- **YOUR INSTRUCTIONS**:
Repeat each line of the material exactly.
────────
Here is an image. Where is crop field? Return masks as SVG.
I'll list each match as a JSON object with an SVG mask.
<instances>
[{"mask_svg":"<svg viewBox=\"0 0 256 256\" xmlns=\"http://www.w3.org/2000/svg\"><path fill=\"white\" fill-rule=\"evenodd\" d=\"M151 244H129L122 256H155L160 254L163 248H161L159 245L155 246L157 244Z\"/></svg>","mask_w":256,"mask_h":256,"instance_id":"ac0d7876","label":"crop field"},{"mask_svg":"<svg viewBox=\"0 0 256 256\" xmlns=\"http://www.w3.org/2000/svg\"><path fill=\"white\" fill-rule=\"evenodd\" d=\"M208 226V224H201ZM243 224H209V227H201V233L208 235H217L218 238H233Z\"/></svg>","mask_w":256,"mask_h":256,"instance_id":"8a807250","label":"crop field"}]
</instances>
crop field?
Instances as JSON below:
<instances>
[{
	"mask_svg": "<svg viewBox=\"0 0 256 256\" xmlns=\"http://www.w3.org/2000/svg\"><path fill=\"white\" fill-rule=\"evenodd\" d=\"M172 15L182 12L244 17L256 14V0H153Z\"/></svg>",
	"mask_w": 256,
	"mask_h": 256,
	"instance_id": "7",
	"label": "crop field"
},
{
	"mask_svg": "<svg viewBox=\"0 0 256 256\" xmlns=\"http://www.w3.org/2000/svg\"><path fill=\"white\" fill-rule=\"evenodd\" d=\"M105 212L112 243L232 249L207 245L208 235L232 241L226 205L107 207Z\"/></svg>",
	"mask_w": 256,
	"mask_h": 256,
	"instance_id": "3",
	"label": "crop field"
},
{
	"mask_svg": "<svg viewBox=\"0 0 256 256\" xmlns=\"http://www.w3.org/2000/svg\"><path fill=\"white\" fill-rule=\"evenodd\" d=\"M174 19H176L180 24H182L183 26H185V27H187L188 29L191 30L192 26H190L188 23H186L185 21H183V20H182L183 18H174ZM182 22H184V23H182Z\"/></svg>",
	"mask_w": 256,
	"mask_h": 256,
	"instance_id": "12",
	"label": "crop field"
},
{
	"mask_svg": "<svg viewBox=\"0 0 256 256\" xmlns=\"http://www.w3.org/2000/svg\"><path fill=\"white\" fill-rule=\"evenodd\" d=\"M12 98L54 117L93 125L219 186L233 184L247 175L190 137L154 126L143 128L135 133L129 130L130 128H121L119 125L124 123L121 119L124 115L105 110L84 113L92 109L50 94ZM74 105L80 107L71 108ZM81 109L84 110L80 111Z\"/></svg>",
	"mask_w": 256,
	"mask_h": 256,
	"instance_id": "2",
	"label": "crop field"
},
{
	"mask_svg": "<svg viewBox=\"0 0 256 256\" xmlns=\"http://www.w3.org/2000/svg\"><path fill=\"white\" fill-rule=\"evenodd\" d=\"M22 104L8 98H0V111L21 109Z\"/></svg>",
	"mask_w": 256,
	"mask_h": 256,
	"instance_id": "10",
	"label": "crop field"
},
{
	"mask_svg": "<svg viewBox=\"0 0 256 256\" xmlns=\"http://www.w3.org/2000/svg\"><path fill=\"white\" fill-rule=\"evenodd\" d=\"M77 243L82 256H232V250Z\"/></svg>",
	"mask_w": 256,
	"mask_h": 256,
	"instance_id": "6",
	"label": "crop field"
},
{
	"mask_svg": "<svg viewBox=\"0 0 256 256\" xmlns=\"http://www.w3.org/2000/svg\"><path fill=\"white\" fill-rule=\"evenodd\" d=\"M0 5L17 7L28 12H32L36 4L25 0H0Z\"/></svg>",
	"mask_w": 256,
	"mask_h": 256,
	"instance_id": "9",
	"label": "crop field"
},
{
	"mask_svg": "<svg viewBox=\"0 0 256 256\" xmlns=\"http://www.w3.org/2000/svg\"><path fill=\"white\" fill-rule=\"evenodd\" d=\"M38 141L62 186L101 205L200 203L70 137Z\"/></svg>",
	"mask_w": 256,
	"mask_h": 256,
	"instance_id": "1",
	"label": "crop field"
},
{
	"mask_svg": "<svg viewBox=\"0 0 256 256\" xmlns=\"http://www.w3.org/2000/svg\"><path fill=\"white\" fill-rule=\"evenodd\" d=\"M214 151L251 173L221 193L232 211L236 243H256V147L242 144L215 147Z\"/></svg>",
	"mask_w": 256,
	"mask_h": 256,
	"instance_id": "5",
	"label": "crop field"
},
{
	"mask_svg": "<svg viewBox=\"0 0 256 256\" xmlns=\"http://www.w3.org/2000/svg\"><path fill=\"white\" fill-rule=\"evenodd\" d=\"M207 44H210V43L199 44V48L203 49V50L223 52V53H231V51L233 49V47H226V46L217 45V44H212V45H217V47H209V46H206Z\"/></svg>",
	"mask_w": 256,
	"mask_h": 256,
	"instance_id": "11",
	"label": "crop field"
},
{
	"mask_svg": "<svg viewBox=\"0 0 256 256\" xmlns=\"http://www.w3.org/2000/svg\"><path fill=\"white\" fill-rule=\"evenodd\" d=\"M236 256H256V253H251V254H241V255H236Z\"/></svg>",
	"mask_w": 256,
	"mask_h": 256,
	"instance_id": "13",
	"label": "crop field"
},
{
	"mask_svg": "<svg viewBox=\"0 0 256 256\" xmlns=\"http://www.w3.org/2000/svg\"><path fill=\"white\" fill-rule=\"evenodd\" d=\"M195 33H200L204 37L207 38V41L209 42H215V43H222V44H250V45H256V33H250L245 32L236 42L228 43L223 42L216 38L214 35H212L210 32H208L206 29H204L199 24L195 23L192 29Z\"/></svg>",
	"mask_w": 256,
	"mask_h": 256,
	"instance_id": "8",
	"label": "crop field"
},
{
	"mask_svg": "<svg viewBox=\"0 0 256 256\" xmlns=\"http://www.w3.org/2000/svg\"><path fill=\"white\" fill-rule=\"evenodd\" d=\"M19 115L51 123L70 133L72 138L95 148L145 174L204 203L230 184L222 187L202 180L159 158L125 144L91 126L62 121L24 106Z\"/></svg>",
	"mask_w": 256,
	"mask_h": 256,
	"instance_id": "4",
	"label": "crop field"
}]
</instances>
────────
- **ANSWER TO THIS PROBLEM**:
Here is an image. Where is crop field? Return masks as SVG.
I'll list each match as a JSON object with an SVG mask.
<instances>
[{"mask_svg":"<svg viewBox=\"0 0 256 256\" xmlns=\"http://www.w3.org/2000/svg\"><path fill=\"white\" fill-rule=\"evenodd\" d=\"M151 244H129L122 256H155L160 254L163 248H161L159 245L155 246L157 244Z\"/></svg>","mask_w":256,"mask_h":256,"instance_id":"ac0d7876","label":"crop field"},{"mask_svg":"<svg viewBox=\"0 0 256 256\" xmlns=\"http://www.w3.org/2000/svg\"><path fill=\"white\" fill-rule=\"evenodd\" d=\"M208 226V224H201ZM243 224H209V227H201V233L208 235H217L218 238H233Z\"/></svg>","mask_w":256,"mask_h":256,"instance_id":"8a807250","label":"crop field"}]
</instances>
crop field?
Instances as JSON below:
<instances>
[{
	"mask_svg": "<svg viewBox=\"0 0 256 256\" xmlns=\"http://www.w3.org/2000/svg\"><path fill=\"white\" fill-rule=\"evenodd\" d=\"M172 15L182 12L244 17L256 14V0H153Z\"/></svg>",
	"mask_w": 256,
	"mask_h": 256,
	"instance_id": "7",
	"label": "crop field"
},
{
	"mask_svg": "<svg viewBox=\"0 0 256 256\" xmlns=\"http://www.w3.org/2000/svg\"><path fill=\"white\" fill-rule=\"evenodd\" d=\"M105 212L112 243L232 249L207 245L208 235L232 241L226 205L107 207Z\"/></svg>",
	"mask_w": 256,
	"mask_h": 256,
	"instance_id": "3",
	"label": "crop field"
},
{
	"mask_svg": "<svg viewBox=\"0 0 256 256\" xmlns=\"http://www.w3.org/2000/svg\"><path fill=\"white\" fill-rule=\"evenodd\" d=\"M174 19H176L180 24H182L183 26H185V27H187L188 29L191 30L192 26H190L188 23H186L185 21H183V20H182L183 18H174ZM182 22H184V23H182Z\"/></svg>",
	"mask_w": 256,
	"mask_h": 256,
	"instance_id": "12",
	"label": "crop field"
},
{
	"mask_svg": "<svg viewBox=\"0 0 256 256\" xmlns=\"http://www.w3.org/2000/svg\"><path fill=\"white\" fill-rule=\"evenodd\" d=\"M12 98L54 117L93 125L219 186L233 184L247 175L190 137L154 126L143 128L135 133L129 130L130 128H121L119 125L124 123L121 119L124 115L105 110L84 113L92 109L50 94ZM74 105L80 107L71 108ZM81 109L84 110L80 111Z\"/></svg>",
	"mask_w": 256,
	"mask_h": 256,
	"instance_id": "2",
	"label": "crop field"
},
{
	"mask_svg": "<svg viewBox=\"0 0 256 256\" xmlns=\"http://www.w3.org/2000/svg\"><path fill=\"white\" fill-rule=\"evenodd\" d=\"M22 104L8 98H0V111L21 109Z\"/></svg>",
	"mask_w": 256,
	"mask_h": 256,
	"instance_id": "10",
	"label": "crop field"
},
{
	"mask_svg": "<svg viewBox=\"0 0 256 256\" xmlns=\"http://www.w3.org/2000/svg\"><path fill=\"white\" fill-rule=\"evenodd\" d=\"M77 243L82 256H232V250Z\"/></svg>",
	"mask_w": 256,
	"mask_h": 256,
	"instance_id": "6",
	"label": "crop field"
},
{
	"mask_svg": "<svg viewBox=\"0 0 256 256\" xmlns=\"http://www.w3.org/2000/svg\"><path fill=\"white\" fill-rule=\"evenodd\" d=\"M0 5L17 7L28 12H32L36 4L25 0H0Z\"/></svg>",
	"mask_w": 256,
	"mask_h": 256,
	"instance_id": "9",
	"label": "crop field"
},
{
	"mask_svg": "<svg viewBox=\"0 0 256 256\" xmlns=\"http://www.w3.org/2000/svg\"><path fill=\"white\" fill-rule=\"evenodd\" d=\"M38 141L62 186L101 205L200 203L70 137Z\"/></svg>",
	"mask_w": 256,
	"mask_h": 256,
	"instance_id": "1",
	"label": "crop field"
},
{
	"mask_svg": "<svg viewBox=\"0 0 256 256\" xmlns=\"http://www.w3.org/2000/svg\"><path fill=\"white\" fill-rule=\"evenodd\" d=\"M214 151L251 173L221 193L232 211L236 243H256V147L242 144L215 147Z\"/></svg>",
	"mask_w": 256,
	"mask_h": 256,
	"instance_id": "5",
	"label": "crop field"
},
{
	"mask_svg": "<svg viewBox=\"0 0 256 256\" xmlns=\"http://www.w3.org/2000/svg\"><path fill=\"white\" fill-rule=\"evenodd\" d=\"M207 44H210V43L199 44V48L203 49V50L223 52V53H231V51L233 49V47H226V46L217 45V44H212V45H217V47H209V46H206Z\"/></svg>",
	"mask_w": 256,
	"mask_h": 256,
	"instance_id": "11",
	"label": "crop field"
},
{
	"mask_svg": "<svg viewBox=\"0 0 256 256\" xmlns=\"http://www.w3.org/2000/svg\"><path fill=\"white\" fill-rule=\"evenodd\" d=\"M236 256H256V253H251V254H241V255H236Z\"/></svg>",
	"mask_w": 256,
	"mask_h": 256,
	"instance_id": "13",
	"label": "crop field"
},
{
	"mask_svg": "<svg viewBox=\"0 0 256 256\" xmlns=\"http://www.w3.org/2000/svg\"><path fill=\"white\" fill-rule=\"evenodd\" d=\"M195 33H200L204 37L207 38V41L209 42H215V43H222V44H250V45H256V33H250L245 32L236 42L228 43L223 42L216 38L214 35H212L210 32H208L206 29H204L199 24L195 23L192 29Z\"/></svg>",
	"mask_w": 256,
	"mask_h": 256,
	"instance_id": "8",
	"label": "crop field"
},
{
	"mask_svg": "<svg viewBox=\"0 0 256 256\" xmlns=\"http://www.w3.org/2000/svg\"><path fill=\"white\" fill-rule=\"evenodd\" d=\"M19 115L51 123L70 133L72 138L95 148L145 174L204 203L230 184L222 187L202 180L159 158L125 144L91 126L62 121L24 106Z\"/></svg>",
	"mask_w": 256,
	"mask_h": 256,
	"instance_id": "4",
	"label": "crop field"
}]
</instances>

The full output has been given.